I was eating during some parts, but I got the important wrong part.

Bear breaks the One Wish Willow and wishes for Nikki to love him more than anyone. Then bad things happen because of course they do. If you ask a toy to handle romance, the toy will use toy rules. Toy rules are little and mean.

The movie wants me to think about desire. I did that for four seconds and got tired. The larger problem is customer service. Once feelings have customer service, society is over or at least on hold.

Chud has called customer service. You say my internet is gone and they say have you tried respecting the router. Now imagine calling because love got too much on you. The person on the line is named Carter probably and he says can you verify the wish. Terrible.

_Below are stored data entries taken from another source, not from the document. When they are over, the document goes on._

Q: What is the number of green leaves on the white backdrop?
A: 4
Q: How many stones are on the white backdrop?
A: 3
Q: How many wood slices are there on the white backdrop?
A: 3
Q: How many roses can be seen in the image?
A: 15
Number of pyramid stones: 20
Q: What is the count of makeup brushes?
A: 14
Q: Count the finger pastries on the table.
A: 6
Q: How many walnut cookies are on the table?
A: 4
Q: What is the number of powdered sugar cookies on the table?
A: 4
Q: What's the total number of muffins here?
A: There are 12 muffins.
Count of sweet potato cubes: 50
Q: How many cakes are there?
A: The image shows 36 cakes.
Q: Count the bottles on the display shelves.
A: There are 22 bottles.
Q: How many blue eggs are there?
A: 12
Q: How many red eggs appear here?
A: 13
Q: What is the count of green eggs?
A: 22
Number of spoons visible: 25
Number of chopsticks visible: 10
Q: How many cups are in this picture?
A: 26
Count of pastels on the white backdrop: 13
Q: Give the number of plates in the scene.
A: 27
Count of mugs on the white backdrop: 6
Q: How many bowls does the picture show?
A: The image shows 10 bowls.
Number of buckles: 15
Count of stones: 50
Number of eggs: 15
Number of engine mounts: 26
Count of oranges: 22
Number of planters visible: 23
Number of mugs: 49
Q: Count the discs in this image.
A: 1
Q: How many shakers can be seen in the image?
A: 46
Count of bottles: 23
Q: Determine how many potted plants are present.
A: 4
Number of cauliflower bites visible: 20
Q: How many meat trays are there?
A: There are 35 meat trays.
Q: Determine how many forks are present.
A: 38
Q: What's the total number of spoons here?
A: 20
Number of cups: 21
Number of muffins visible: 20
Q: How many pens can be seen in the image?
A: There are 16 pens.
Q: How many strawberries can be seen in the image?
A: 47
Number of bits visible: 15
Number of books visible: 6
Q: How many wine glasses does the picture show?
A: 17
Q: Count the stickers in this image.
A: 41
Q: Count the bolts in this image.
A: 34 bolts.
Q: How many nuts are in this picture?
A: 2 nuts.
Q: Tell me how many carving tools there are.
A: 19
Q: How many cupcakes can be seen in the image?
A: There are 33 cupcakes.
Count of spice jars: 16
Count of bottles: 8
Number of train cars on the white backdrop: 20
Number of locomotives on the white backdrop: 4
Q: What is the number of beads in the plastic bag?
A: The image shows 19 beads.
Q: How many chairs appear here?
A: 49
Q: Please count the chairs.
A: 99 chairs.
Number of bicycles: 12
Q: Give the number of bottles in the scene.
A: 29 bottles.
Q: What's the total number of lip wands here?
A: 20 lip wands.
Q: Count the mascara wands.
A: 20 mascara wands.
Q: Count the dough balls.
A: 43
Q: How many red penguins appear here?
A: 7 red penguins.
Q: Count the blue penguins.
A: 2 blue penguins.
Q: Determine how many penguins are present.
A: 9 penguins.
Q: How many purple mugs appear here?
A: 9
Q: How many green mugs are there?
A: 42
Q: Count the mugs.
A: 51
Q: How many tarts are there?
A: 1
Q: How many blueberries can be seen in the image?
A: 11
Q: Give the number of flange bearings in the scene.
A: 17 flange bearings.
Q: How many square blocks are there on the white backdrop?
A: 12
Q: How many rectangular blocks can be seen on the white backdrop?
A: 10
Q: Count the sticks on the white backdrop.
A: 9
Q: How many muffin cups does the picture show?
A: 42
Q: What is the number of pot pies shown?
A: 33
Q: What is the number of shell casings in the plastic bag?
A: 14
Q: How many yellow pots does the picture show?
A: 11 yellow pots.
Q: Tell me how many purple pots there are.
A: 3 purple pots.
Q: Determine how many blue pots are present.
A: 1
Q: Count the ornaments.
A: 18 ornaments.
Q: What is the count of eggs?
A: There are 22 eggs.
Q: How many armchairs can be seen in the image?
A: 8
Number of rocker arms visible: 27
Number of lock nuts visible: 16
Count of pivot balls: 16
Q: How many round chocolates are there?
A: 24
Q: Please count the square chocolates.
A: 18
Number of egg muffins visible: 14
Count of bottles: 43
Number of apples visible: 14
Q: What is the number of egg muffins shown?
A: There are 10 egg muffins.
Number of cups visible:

The One Wish Willow is not a monkey paw. It is a feelings printer with no return slot. You break it, say something stupid, and suddenly the universe treats you like you clicked agree. This is where I started getting mad at the prop department.

People in the movie should not be dating or wishing. They should be reading the toy's warranty, except there probably is not one because the toy is evil and knows lawyers fear wood. The movie did not say this directly, which is one of its problems.

Nikki becomes intense. Bear becomes sorry. That is normal when a man shops in a mystery store instead of buying flowers from a place with lights.

I did like how the movie understands one thing: getting exactly what you asked for is usually the worst version of shopping. But it misses my fix. Disconnect the toy hotline. Put every One Wish Willow in rice. Make love use email only between 9 and 3.

Final Chud law: if your crush requires a supernatural support ticket, close the case and eat soup alone.

This is why I should be allowed at press screenings earlier.